Exactly reproduce the data from its first line through the line with "image reveals immunohistochemistry", leaving out every line after it.

(Records contained in a dataset)
*** Block opens ***

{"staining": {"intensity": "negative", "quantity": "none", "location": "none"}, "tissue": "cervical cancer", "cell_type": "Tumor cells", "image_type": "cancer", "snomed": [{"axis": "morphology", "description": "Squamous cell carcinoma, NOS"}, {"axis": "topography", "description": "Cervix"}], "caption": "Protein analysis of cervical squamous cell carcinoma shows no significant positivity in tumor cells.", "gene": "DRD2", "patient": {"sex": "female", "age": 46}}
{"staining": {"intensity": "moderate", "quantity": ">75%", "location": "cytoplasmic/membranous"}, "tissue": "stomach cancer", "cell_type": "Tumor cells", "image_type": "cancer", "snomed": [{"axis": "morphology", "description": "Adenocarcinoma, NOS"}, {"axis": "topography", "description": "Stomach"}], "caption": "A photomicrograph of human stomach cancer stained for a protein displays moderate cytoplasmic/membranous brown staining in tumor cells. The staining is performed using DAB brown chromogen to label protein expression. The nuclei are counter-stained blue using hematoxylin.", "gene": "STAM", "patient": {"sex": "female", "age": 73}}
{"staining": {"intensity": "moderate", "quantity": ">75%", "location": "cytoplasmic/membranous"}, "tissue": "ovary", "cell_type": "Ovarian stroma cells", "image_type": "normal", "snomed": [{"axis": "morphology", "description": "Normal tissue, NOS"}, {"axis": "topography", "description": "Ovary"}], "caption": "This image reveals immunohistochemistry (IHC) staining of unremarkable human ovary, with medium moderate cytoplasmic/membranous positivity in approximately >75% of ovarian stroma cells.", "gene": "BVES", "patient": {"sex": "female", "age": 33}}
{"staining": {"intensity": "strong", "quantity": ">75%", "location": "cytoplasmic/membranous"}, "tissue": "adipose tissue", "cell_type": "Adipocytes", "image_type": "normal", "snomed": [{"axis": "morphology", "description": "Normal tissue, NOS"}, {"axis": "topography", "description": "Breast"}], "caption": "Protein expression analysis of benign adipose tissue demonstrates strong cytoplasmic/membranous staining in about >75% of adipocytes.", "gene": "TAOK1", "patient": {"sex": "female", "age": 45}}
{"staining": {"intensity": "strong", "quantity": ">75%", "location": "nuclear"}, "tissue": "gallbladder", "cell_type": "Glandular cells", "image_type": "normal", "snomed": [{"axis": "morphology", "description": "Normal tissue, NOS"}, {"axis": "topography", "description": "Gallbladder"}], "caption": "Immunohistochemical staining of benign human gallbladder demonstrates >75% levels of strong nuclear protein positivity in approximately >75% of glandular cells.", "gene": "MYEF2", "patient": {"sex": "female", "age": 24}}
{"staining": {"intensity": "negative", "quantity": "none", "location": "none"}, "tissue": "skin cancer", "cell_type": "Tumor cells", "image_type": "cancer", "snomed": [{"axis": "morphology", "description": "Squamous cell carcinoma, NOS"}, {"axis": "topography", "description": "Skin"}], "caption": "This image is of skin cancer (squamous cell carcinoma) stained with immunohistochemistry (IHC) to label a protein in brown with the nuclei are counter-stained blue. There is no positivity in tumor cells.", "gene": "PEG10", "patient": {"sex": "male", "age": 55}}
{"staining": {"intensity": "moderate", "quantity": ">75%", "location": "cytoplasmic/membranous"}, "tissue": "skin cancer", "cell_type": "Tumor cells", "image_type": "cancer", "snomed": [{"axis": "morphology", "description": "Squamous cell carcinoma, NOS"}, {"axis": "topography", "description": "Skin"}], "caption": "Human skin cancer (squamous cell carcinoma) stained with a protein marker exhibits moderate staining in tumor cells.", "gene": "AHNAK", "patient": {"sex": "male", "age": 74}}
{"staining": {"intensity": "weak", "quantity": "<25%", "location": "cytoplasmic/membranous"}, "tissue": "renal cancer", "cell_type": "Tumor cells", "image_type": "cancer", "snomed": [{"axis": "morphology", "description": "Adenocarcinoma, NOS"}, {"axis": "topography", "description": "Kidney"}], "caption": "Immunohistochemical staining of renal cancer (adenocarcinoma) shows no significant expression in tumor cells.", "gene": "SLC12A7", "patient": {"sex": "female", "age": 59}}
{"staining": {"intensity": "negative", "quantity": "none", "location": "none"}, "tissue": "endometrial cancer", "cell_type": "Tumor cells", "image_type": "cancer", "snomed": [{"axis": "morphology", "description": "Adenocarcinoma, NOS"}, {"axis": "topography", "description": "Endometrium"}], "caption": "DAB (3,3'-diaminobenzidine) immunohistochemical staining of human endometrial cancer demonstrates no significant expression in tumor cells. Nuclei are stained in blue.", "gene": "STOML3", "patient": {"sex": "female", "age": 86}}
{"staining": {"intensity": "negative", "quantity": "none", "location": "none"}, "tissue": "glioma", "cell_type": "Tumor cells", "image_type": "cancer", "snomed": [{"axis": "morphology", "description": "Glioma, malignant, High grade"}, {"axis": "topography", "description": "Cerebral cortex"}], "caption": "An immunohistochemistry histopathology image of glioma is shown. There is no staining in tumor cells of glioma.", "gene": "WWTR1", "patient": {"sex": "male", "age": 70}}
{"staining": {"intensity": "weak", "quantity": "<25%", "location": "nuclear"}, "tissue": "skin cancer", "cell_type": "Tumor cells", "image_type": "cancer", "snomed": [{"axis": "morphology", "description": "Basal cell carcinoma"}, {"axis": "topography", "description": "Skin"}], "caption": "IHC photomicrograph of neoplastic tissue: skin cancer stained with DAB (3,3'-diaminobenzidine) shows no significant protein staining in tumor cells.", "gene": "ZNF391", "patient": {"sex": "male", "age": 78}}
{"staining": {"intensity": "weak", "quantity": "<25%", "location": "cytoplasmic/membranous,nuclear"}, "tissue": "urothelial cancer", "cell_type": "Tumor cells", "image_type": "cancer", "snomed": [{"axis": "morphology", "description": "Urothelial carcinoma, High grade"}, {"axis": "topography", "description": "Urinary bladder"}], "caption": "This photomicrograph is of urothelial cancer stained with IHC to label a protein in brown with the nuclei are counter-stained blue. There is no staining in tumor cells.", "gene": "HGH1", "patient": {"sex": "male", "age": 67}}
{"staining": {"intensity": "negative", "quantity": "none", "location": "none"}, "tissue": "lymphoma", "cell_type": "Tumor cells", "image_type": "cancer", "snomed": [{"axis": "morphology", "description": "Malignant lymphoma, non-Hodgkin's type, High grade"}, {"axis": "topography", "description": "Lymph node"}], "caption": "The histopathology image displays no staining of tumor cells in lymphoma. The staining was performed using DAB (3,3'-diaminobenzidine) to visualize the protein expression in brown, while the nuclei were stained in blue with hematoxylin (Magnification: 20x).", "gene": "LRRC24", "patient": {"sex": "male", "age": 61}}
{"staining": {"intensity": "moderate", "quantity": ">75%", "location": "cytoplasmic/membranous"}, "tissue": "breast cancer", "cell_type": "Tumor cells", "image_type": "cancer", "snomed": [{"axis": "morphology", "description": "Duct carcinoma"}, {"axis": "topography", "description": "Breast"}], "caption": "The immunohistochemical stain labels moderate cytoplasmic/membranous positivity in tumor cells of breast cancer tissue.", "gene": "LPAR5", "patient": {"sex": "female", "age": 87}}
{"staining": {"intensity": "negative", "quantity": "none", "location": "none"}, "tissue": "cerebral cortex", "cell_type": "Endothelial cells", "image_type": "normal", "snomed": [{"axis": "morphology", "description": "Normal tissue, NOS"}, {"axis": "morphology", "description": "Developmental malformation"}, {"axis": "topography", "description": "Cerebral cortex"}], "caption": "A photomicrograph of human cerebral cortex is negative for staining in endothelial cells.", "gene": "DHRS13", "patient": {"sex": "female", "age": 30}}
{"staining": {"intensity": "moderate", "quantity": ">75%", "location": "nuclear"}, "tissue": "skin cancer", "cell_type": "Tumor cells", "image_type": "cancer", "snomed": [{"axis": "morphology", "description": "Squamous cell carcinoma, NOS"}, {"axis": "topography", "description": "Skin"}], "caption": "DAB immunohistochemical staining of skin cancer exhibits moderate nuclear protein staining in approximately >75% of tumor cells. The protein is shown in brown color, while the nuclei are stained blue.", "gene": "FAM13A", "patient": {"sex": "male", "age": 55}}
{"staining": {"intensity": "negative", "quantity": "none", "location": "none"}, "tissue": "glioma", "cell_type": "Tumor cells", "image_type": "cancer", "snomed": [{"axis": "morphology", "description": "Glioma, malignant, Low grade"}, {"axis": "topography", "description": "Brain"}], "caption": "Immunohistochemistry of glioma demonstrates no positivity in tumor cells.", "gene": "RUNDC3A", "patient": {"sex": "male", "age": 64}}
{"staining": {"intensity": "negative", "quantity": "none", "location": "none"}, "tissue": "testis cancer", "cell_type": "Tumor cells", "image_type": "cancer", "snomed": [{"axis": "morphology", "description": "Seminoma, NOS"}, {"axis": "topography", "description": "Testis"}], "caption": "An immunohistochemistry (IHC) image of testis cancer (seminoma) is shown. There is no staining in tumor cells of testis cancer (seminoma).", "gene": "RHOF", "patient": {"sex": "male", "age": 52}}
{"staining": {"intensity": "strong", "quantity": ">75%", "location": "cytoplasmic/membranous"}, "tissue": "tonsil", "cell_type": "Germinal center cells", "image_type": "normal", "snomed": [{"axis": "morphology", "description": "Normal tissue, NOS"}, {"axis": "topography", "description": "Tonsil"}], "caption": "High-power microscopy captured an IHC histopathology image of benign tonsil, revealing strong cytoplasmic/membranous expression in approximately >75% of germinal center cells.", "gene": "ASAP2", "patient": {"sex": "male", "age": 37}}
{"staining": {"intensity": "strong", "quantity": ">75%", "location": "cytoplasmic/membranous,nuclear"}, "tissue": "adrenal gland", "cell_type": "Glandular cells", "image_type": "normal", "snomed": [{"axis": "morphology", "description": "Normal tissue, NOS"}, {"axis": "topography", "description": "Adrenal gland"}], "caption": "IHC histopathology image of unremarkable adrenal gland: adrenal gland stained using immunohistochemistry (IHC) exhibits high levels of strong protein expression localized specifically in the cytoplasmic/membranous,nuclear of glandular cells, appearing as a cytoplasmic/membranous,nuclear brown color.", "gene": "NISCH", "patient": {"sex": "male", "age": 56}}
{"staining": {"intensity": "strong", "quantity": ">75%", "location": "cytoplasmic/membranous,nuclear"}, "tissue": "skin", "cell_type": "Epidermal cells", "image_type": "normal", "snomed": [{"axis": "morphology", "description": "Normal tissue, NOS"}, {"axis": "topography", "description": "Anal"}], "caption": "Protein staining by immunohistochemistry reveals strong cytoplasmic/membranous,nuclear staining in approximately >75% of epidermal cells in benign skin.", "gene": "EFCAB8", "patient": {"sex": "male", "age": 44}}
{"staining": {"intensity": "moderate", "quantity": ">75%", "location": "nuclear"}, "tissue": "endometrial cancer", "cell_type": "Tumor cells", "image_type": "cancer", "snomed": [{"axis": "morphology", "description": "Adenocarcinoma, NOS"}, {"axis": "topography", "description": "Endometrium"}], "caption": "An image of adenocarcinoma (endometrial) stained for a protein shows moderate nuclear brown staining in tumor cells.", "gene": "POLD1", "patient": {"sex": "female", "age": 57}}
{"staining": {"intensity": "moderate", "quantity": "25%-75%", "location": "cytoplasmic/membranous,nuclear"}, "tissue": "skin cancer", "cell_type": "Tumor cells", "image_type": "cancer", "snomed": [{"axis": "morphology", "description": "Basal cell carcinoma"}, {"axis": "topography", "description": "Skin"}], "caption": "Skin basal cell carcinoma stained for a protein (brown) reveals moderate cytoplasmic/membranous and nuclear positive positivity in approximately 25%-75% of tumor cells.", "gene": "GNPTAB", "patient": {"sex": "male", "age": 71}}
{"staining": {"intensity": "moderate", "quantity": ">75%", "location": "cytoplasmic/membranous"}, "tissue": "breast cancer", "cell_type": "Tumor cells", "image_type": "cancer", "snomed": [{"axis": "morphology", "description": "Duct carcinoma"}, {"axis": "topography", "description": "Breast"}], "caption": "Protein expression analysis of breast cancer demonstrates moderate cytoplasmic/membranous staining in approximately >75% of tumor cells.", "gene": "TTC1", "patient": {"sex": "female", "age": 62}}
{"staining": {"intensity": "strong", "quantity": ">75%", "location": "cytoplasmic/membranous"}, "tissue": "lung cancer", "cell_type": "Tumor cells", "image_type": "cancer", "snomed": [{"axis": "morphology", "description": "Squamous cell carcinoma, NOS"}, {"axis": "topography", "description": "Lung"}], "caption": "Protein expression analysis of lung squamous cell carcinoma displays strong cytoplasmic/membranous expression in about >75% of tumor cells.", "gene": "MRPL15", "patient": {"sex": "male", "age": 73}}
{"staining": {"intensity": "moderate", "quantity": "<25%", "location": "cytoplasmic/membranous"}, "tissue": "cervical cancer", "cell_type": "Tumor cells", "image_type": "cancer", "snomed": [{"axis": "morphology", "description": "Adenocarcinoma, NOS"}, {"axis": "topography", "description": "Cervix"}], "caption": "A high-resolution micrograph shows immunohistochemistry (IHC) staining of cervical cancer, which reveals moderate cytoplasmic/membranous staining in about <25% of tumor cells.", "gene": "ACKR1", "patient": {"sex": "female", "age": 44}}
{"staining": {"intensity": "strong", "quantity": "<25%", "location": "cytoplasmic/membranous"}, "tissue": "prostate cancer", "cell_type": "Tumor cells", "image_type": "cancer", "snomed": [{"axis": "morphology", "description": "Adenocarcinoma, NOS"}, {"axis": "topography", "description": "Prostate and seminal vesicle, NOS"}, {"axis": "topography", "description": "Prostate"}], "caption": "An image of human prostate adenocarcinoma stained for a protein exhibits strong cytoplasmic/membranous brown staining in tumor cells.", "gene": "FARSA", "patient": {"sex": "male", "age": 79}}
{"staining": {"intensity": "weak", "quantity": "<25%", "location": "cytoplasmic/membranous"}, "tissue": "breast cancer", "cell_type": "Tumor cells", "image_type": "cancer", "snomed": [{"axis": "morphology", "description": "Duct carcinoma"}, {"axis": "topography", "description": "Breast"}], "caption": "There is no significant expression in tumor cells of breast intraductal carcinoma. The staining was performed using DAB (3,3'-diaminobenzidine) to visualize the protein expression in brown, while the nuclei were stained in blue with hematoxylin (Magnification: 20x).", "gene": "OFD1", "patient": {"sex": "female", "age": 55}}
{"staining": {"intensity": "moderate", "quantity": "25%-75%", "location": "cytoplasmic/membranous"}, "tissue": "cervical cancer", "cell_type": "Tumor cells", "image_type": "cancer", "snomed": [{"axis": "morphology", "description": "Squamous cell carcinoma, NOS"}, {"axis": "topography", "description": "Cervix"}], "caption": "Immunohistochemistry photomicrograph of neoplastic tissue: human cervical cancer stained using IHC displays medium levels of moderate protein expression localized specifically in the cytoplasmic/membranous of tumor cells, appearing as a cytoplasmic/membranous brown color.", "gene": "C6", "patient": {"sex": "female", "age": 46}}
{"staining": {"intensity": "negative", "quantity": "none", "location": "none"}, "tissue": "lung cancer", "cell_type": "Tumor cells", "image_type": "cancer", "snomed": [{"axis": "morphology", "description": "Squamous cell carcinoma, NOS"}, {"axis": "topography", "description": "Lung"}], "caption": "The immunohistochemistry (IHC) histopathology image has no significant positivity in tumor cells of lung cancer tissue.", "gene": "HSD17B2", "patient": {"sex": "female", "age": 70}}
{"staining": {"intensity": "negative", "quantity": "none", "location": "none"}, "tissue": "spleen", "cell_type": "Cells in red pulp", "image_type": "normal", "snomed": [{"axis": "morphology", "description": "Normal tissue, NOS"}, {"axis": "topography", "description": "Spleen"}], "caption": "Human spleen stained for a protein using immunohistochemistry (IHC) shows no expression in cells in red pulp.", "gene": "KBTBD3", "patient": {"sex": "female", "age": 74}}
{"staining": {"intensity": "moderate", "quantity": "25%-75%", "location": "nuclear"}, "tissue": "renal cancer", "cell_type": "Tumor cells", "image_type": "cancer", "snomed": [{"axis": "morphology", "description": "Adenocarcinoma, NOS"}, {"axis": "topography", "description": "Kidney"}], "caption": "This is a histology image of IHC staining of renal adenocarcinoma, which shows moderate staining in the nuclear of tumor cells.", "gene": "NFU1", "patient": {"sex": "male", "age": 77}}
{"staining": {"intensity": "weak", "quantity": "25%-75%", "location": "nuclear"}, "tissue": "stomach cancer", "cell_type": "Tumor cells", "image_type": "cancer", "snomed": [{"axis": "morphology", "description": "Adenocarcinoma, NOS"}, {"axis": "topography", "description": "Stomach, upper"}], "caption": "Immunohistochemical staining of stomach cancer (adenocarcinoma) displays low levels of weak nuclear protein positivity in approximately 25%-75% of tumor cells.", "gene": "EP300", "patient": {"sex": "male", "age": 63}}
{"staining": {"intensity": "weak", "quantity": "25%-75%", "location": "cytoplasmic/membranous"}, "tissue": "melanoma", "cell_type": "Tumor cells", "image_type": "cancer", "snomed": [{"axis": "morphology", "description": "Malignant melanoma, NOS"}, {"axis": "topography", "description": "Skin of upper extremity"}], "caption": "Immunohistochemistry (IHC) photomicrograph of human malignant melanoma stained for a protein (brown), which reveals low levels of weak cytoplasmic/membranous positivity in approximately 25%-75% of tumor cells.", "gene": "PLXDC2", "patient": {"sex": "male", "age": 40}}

*** Block closes ***

Result of this task:
{"staining": {"intensity": "negative", "quantity": "none", "location": "none"}, "tissue": "cervical cancer", "cell_type": "Tumor cells", "image_type": "cancer", "snomed": [{"axis": "morphology", "description": "Squamous cell carcinoma, NOS"}, {"axis": "topography", "description": "Cervix"}], "caption": "Protein analysis of cervical squamous cell carcinoma shows no significant positivity in tumor cells.", "gene": "DRD2", "patient": {"sex": "female", "age": 46}}
{"staining": {"intensity": "moderate", "quantity": ">75%", "location": "cytoplasmic/membranous"}, "tissue": "stomach cancer", "cell_type": "Tumor cells", "image_type": "cancer", "snomed": [{"axis": "morphology", "description": "Adenocarcinoma, NOS"}, {"axis": "topography", "description": "Stomach"}], "caption": "A photomicrograph of human stomach cancer stained for a protein displays moderate cytoplasmic/membranous brown staining in tumor cells. The staining is performed using DAB brown chromogen to label protein expression. The nuclei are counter-stained blue using hematoxylin.", "gene": "STAM", "patient": {"sex": "female", "age": 73}}
{"staining": {"intensity": "moderate", "quantity": ">75%", "location": "cytoplasmic/membranous"}, "tissue": "ovary", "cell_type": "Ovarian stroma cells", "image_type": "normal", "snomed": [{"axis": "morphology", "description": "Normal tissue, NOS"}, {"axis": "topography", "description": "Ovary"}], "caption": "This image reveals immunohistochemistry (IHC) staining of unremarkable human ovary, with medium moderate cytoplasmic/membranous positivity in approximately >75% of ovarian stroma cells.", "gene": "BVES", "patient": {"sex": "female", "age": 33}}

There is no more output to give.